Ist ja schön und gut, aber warum wurde meine Beiträge aus Dezember auf einmal weg geschoben?😂👍🏻

Dieses Gesetz ist reine Politik, künstliche nicht notwendige Marktanreize zu setzen. Das wird vielleicht den Verbraucherpreis erhöhen, dafür die Stabilität der Versorgung und Sicherheit sorgen, aber das sind mittelfristige Fehlallokation mit ob das den Fortschritt der Chipentwicklung wirklich vorantreibt bin skeptisch könnte sich sogar als bremse herauskristallisieren. Eine Repatriierung der Lieferketten ist erstmal sehr kostspielig und ob da BRD oder EU mitziehen kann wag ich zu bezweifeln.
 
Hier wurde geäußert, dass Taiwan in die Röhre schaut, sobald in den USA ein Haufen subventionierte Fabriken stehen. Es gibt zwei Gründe warum eher das Gegenteil der Fall sein dürfte.

  • Ein strategischer: der Anreiz für China Taiwan zu überfallen dürfte geringer sein wenn klar ist, dass der wirtschaftliche/versorgungstechnische Schaden für die USA sich in Grenzen hält. Vermutlich profitieren die USA sogar indirekt davon, denn (Erfolg der Invasion vorausgesetzt) dann ist die taiwanesische Chipindustrie wahrscheinlich kaputtgesprengt oder -gebombt und was meint ihr wo dann gekauft wird?
  • Ein militärischer: im Kriegsfall um Taiwan werden kurz- und mittelfristig leistungsfähige Chips gebraucht, um einerseits dringend Militärgüter für den Nachschub zu produzieren und außerdem potenzielle Ausfälle für die (Privat-)Wirtschaft auszugleichen.
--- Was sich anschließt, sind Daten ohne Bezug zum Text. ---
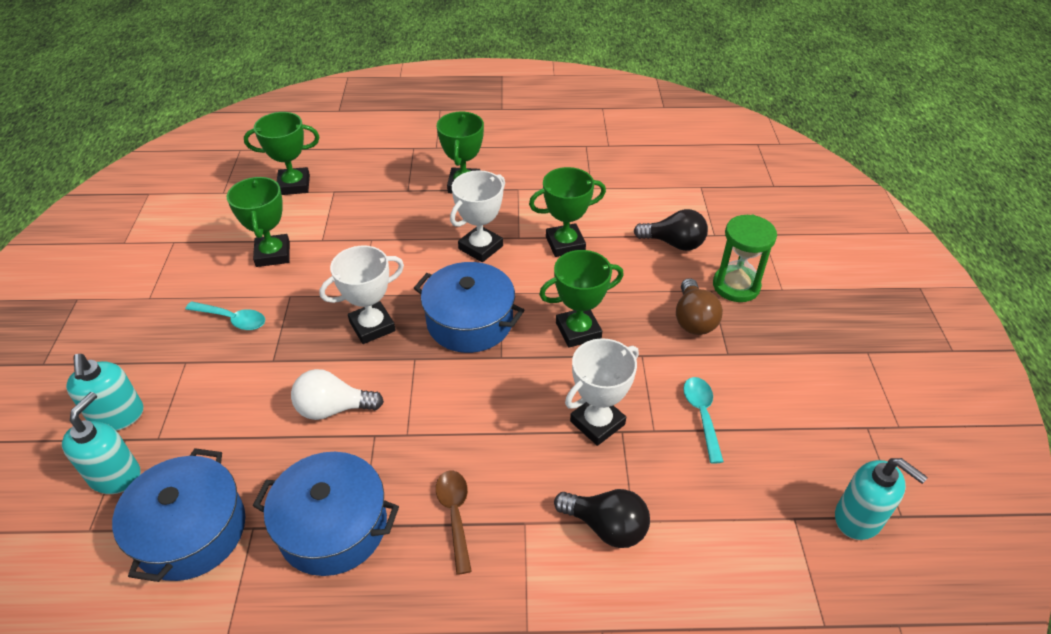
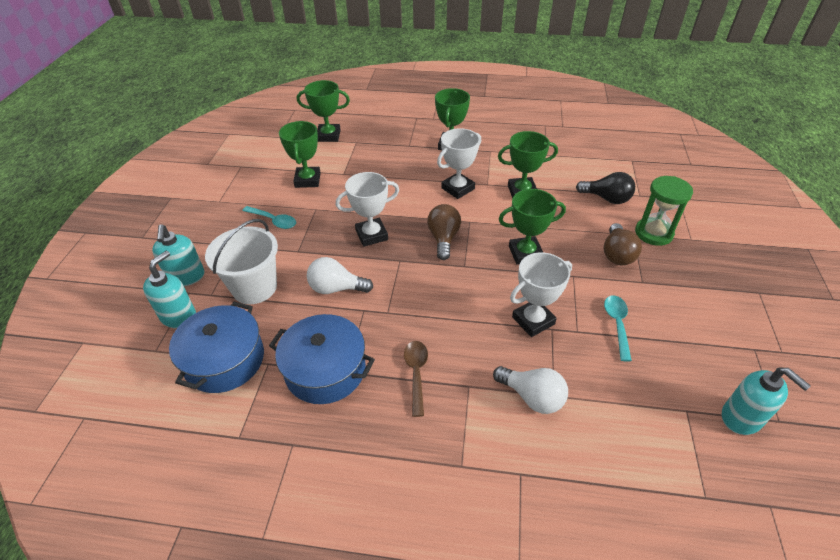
camera: 10 degrees right, 0 degrees up
blue pot [414,262,525,353] -> brown light bulb [427,204,461,260]
black light bulb [554,489,650,548] -> white light bulb [493,366,568,414]
none -> white bucket [205,219,278,304]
Aktuell wäre beides ein Problem, weil in diesem Fall keine Chips mehr aus Taiwan kommen. Mit den Subventionen soll sich das zumindest graduell und längerfristig ändern. Und zwar sowohl für die USA als auch ggf. beteiligte Verbündete in Asien. Zum Tragen kommt dies weniger bei einem Krieg von wenigen Monaten Dauer (kann keiner sagen wie lange dieser andauern würde), sondern bei eskalativen Maßnahmen - wie einer Seeblocke von Taiwan durch China oder einem "Countdown" - welche sich über längere Zeit hinziehen. Die Chinesen wissen natürlich, dass sich durch die Subventionen die Ausgangslage und Handlungsfreiheit der Amis in diesem Fall verbessert und werden daher relativ vorsichtiger agieren.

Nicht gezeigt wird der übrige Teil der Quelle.